« Allo c’est le Maroc ? – Non c’est Vivendi ! ». Cette boutade qui circule au Maroc illustre la position dominante qu’occupe l’opérateur français de télécoms dans le paysage marocain via sa filiale Maroc Telecom ou IAM (Itissalat AI-Maghrib). Avec une marge bénéficiaire de 46 % en 2009, l’opérateur marocain, acquis par Vivendi lors de sa privatisation début 2001, est deux fois plus rentable que SFR, la principale société du groupe français. Il fournit plus de 20 % de son bénéfice alors qu’il ne représente que 10 % de son chiffre d’affaires global. Traditionnellement, la totalité des bénéfices de Maroc Telecom sont distribués aux actionnaires qui sont, à côté de Vivendi (53 %), l’État marocain (30 %) et le public (17 %). Cette performance hors du commun n’échappe pas à la Bourse de Paris où le cours de l’action de la société marocaine a grimpé de plus de 12 % entre janvier et décembre 2010 alors que le CAC 40 plongeait de 7,6 %.
Qu’est ce qui fait la prospérité de Maroc Telecom ? Essentiellement sa position dominante sur le marché marocain et la forte rentabilité de ses filiales africaines. Le groupe occupe une position largement dominante sur le marché marocain des télécoms, toujours en forte croissance. Autrefois opérateur unique contrôlé par l’État, Maroc Telecom, ex-Office des postes et télécommunications, a défendu depuis sa privatisation sa position face à une concurrence restée timide jusqu’à récemment. De loin le premier opérateur global des télécommunications dans le Royaume, sa part de marché se situe aujourd’hui à 55 % pour le mobile et à quasiment 100 % pour le fixe et l’ADSL. «Il est assez inédit pour un opérateur historique de conserver une telle part de marché», reconnaît avec satisfaction l’ex-ministre marocain des Télécommunications, Abdeslam Ahizoune, aujourd’hui aux commandes de Maroc Telecom.

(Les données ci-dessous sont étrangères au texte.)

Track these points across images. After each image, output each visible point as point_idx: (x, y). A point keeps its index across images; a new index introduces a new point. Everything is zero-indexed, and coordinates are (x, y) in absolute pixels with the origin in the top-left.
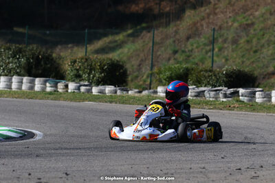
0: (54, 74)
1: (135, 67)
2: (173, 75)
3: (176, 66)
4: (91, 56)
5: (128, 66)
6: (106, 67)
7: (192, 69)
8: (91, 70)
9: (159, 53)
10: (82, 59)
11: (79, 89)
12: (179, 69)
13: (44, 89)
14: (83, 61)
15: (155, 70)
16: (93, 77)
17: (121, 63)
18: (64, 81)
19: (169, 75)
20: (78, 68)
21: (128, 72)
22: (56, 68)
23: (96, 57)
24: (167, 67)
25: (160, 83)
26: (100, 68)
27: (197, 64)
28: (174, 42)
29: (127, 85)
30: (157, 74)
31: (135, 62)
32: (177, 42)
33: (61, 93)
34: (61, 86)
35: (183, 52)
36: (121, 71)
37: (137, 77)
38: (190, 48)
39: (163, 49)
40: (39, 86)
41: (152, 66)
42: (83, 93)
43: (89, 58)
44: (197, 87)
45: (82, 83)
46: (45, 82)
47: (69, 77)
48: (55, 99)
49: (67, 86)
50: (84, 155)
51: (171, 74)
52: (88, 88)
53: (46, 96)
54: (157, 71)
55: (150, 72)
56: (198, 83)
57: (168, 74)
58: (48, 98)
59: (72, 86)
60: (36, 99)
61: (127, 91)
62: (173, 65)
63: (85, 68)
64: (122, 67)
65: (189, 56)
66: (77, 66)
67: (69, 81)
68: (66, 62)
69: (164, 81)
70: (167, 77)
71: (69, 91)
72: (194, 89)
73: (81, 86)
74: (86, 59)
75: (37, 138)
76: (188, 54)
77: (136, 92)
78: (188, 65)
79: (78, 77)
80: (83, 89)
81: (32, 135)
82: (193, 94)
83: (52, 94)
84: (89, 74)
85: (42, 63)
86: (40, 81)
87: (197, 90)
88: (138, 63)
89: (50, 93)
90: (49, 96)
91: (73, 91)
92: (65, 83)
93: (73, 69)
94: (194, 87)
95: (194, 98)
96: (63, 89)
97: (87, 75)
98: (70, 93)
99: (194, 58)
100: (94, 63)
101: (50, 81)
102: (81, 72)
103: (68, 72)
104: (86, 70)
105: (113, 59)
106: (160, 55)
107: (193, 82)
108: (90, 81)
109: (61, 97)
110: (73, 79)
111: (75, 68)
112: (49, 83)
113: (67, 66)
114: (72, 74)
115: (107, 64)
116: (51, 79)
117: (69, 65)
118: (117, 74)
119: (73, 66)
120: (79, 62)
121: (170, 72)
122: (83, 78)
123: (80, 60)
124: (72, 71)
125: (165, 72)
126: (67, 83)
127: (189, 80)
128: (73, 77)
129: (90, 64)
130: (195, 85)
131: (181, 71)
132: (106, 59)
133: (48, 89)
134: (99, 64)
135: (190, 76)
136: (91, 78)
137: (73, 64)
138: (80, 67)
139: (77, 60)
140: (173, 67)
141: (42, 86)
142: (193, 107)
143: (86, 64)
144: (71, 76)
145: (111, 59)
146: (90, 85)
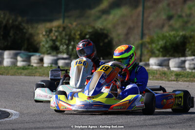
0: (26, 46)
1: (122, 37)
2: (168, 44)
3: (172, 33)
4: (69, 24)
5: (114, 35)
6: (88, 36)
7: (191, 37)
8: (70, 40)
9: (150, 19)
10: (59, 27)
11: (56, 62)
12: (175, 37)
13: (14, 64)
14: (61, 30)
15: (147, 39)
16: (73, 50)
17: (105, 32)
18: (38, 54)
19: (163, 45)
20: (54, 38)
21: (114, 43)
22: (28, 39)
23: (76, 25)
24: (161, 36)
25: (153, 54)
28: (169, 5)
30: (149, 43)
31: (121, 31)
32: (172, 5)
33: (36, 68)
34: (34, 60)
35: (180, 16)
36: (106, 41)
38: (188, 12)
39: (155, 14)
40: (9, 60)
41: (143, 35)
43: (67, 26)
45: (60, 56)
46: (15, 57)
48: (30, 75)
49: (41, 60)
51: (166, 43)
52: (67, 61)
53: (19, 71)
54: (149, 41)
55: (140, 42)
57: (161, 43)
58: (21, 73)
60: (7, 74)
62: (167, 32)
63: (62, 38)
64: (106, 36)
65: (186, 22)
66: (53, 35)
67: (44, 53)
68: (40, 32)
69: (157, 52)
70: (161, 48)
71: (45, 65)
72: (193, 60)
73: (59, 59)
74: (64, 28)
75: (13, 118)
76: (185, 19)
78: (186, 33)
79: (55, 49)
80: (61, 63)
81: (7, 115)
82: (192, 66)
83: (26, 69)
84: (68, 45)
85: (11, 34)
86: (10, 54)
88: (125, 31)
89: (24, 68)
90: (23, 71)
91: (50, 65)
92: (39, 56)
93: (48, 40)
94: (193, 57)
95: (194, 71)
96: (38, 63)
97: (65, 47)
98: (47, 67)
99: (192, 25)
100: (73, 32)
101: (21, 54)
102: (58, 44)
103: (43, 43)
104: (64, 41)
105: (96, 27)
106: (151, 21)
107: (192, 52)
108: (70, 53)
109: (36, 72)
110: (49, 52)
111: (50, 38)
112: (21, 57)
113: (41, 36)
114: (47, 46)
115: (89, 33)
116: (22, 51)
117: (44, 35)
118: (101, 44)
119: (48, 36)
120: (56, 31)
121: (164, 41)
122: (61, 50)
123: (56, 29)
124: (47, 42)
125: (158, 41)
126: (42, 56)
127: (187, 50)
128: (48, 49)
129: (68, 33)
130: (194, 55)
131: (178, 39)
132: (87, 27)
133: (20, 64)
134: (79, 32)
135: (188, 45)
136: (70, 50)
137: (48, 33)
138: (57, 37)
139: (53, 29)
140: (167, 34)
141: (12, 60)
142: (192, 81)
143: (64, 33)
144: (46, 48)
145: (94, 27)
146: (70, 58)
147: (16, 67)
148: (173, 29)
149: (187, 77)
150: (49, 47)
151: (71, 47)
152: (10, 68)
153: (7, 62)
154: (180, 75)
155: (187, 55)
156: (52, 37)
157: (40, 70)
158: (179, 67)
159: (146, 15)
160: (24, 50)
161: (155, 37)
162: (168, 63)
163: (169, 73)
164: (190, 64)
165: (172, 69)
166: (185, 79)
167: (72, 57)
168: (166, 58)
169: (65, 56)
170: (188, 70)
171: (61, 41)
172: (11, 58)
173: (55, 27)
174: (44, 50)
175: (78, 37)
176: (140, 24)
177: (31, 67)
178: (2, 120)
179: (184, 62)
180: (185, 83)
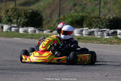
1: (48, 15)
3: (76, 14)
4: (18, 7)
5: (43, 14)
7: (86, 17)
8: (18, 17)
9: (64, 5)
10: (12, 9)
11: (10, 29)
12: (77, 17)
14: (13, 10)
15: (62, 17)
16: (20, 22)
17: (38, 12)
20: (10, 15)
21: (43, 18)
23: (22, 8)
24: (69, 15)
26: (25, 16)
27: (89, 13)
29: (42, 27)
30: (63, 20)
31: (48, 12)
35: (80, 5)
36: (39, 17)
37: (49, 22)
38: (85, 2)
39: (67, 3)
42: (13, 32)
43: (18, 9)
44: (90, 28)
45: (13, 25)
47: (4, 21)
49: (2, 28)
50: (14, 74)
51: (72, 20)
52: (16, 28)
55: (58, 18)
56: (90, 26)
57: (70, 20)
61: (43, 31)
62: (73, 13)
63: (15, 15)
64: (39, 15)
65: (84, 8)
66: (9, 13)
67: (4, 24)
68: (2, 11)
70: (70, 22)
71: (4, 30)
72: (87, 30)
73: (12, 27)
74: (16, 10)
76: (83, 6)
77: (48, 32)
78: (84, 14)
79: (10, 21)
80: (13, 29)
82: (87, 33)
84: (17, 19)
87: (89, 30)
88: (50, 12)
91: (6, 31)
92: (1, 25)
93: (6, 16)
94: (87, 28)
95: (87, 36)
97: (16, 20)
98: (5, 32)
99: (87, 9)
100: (20, 12)
102: (12, 18)
103: (3, 18)
105: (33, 10)
106: (64, 7)
107: (87, 25)
108: (18, 24)
110: (6, 23)
111: (8, 15)
113: (2, 14)
114: (6, 19)
117: (4, 13)
118: (36, 19)
121: (72, 19)
122: (13, 22)
123: (11, 10)
124: (6, 17)
125: (68, 18)
126: (2, 25)
127: (84, 24)
128: (6, 21)
129: (18, 12)
130: (88, 27)
131: (79, 18)
134: (24, 12)
135: (84, 21)
136: (19, 22)
137: (6, 12)
138: (11, 14)
139: (10, 10)
140: (73, 15)
142: (87, 42)
143: (15, 13)
144: (5, 21)
146: (18, 27)
148: (77, 12)
149: (84, 40)
150: (7, 20)
151: (19, 20)
154: (80, 38)
155: (84, 27)
156: (9, 14)
158: (79, 34)
159: (61, 3)
161: (66, 16)
164: (85, 32)
165: (75, 35)
166: (83, 41)
167: (20, 26)
169: (16, 25)
170: (84, 35)
171: (14, 17)
173: (10, 9)
176: (58, 8)
179: (82, 31)
180: (82, 43)
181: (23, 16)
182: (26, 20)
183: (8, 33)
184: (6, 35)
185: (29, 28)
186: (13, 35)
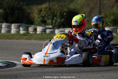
0: (25, 21)
2: (116, 18)
6: (65, 14)
8: (53, 17)
10: (46, 8)
11: (45, 31)
13: (18, 32)
14: (47, 10)
17: (76, 11)
18: (33, 26)
20: (43, 15)
22: (27, 16)
23: (57, 7)
26: (61, 15)
31: (86, 10)
33: (32, 35)
34: (31, 29)
40: (15, 30)
43: (52, 7)
45: (47, 26)
46: (18, 28)
48: (28, 39)
49: (35, 30)
52: (52, 30)
53: (21, 37)
54: (104, 16)
57: (112, 17)
59: (39, 29)
60: (14, 39)
62: (115, 10)
63: (49, 15)
66: (43, 13)
67: (37, 25)
68: (34, 11)
69: (109, 23)
70: (112, 20)
71: (38, 33)
73: (46, 29)
74: (50, 9)
75: (18, 67)
79: (43, 22)
80: (48, 31)
81: (14, 65)
83: (26, 35)
84: (52, 20)
85: (16, 13)
86: (15, 26)
88: (89, 10)
89: (24, 35)
90: (24, 37)
91: (41, 33)
92: (34, 27)
93: (40, 16)
96: (33, 31)
97: (50, 21)
98: (39, 34)
100: (55, 11)
101: (22, 26)
102: (46, 19)
103: (36, 19)
104: (50, 17)
106: (105, 4)
108: (53, 25)
109: (32, 37)
110: (40, 24)
111: (41, 15)
112: (22, 28)
113: (35, 14)
114: (39, 20)
115: (66, 11)
116: (23, 24)
117: (37, 14)
119: (40, 14)
120: (44, 11)
121: (114, 16)
122: (48, 23)
123: (45, 10)
124: (39, 18)
125: (110, 16)
126: (36, 27)
128: (40, 22)
129: (52, 12)
132: (64, 8)
133: (22, 32)
134: (59, 12)
136: (54, 23)
137: (39, 12)
138: (45, 14)
139: (43, 9)
140: (116, 12)
141: (17, 30)
143: (49, 12)
144: (39, 22)
145: (69, 8)
146: (54, 28)
147: (19, 34)
150: (40, 21)
151: (54, 21)
152: (16, 35)
153: (14, 31)
157: (35, 36)
160: (24, 23)
161: (108, 14)
162: (117, 30)
163: (117, 37)
167: (55, 27)
168: (115, 27)
169: (50, 27)
171: (48, 17)
172: (16, 28)
173: (44, 8)
174: (37, 23)
175: (59, 14)
176: (98, 5)
177: (29, 34)
178: (11, 68)
181: (59, 16)
182: (63, 20)
183: (43, 35)
184: (41, 38)
185: (66, 29)
186: (49, 38)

La conjoncture s’avère moins favorable que par le passé. Dès 2009 en effet, Maroc Telecom affichait un résultat opérationnel en baisse de 3,5 % par rapport à 2008, « une baisse liée notamment aux efforts commerciaux entrepris pour stimuler le marché et maintenir le leadership » commente le groupe. Durant l’année 2010, le paysage marocain des télécommunications a connu d’importants changements, non sans conséquences pour Maroc Télécom. Le nouvel opérateur Inwi, lancé en février 2010 par le groupe Wana Telecom, a réussi une rapide percée en captant 57 % des nouveaux abonnés au téléphone mobile durant les neuf premiers mois de 2010 grâce à une campagne de promotion très agressive, essentiellement tournée vers les jeunes. Sa montée en puissance lui a permis de quasiment doubler sa part de marché (de 5,7 % à 10,1 %) au cours du deuxième trimestre 2010, faisant reculer celle de Maroc Telecom de 2 points (voir tableau ci-dessus). Maroc Telecom n’a pas tardé à réagir en lançant, en décembre 2010, une offre ciblée 100 % jeunesse incluant un accès illimité à des clips d’Universal Music (filiale de Vivendi) et quatre chaînes musicales de télévision MTV, le tout inclus pour 99 DH (8,90 €) par mois avec une heure de communication et 300 SMS.
Pour mieux asseoir son développement au sud du Sahara, Maroc Telecom a commencé à installer un câble à fibre optique qui doit relier la Maroc et la Mauritanie, l’objectif étant, selon Maroc Telecom, de « raccorder le Maroc aux pays où l’opérateur est implanté en Afrique de l’Ouest ».
Dans ce contexte, Vivendi a tout intérêt à continuer à utiliser sa filiale marocaine comme relais vers le continent africain, puisque celle-ci lui fait remonter les dividendes de ses activités. « Maroc Telecom nous sert de tête de pont vers l’Afrique noire », confirme-t-on aujourd’hui chez Vivendi. Si Maroc Telecom verse chaque année 30 % de ses dividendes à l’État marocain au prorata de sa participation au capital, Vivendi bénéficie, avec cette alliance, d’une précieuse porte d’entrée sur les marchés africains et arabes.
Président de Maroc Telecom : Abdeslam Ahizoune.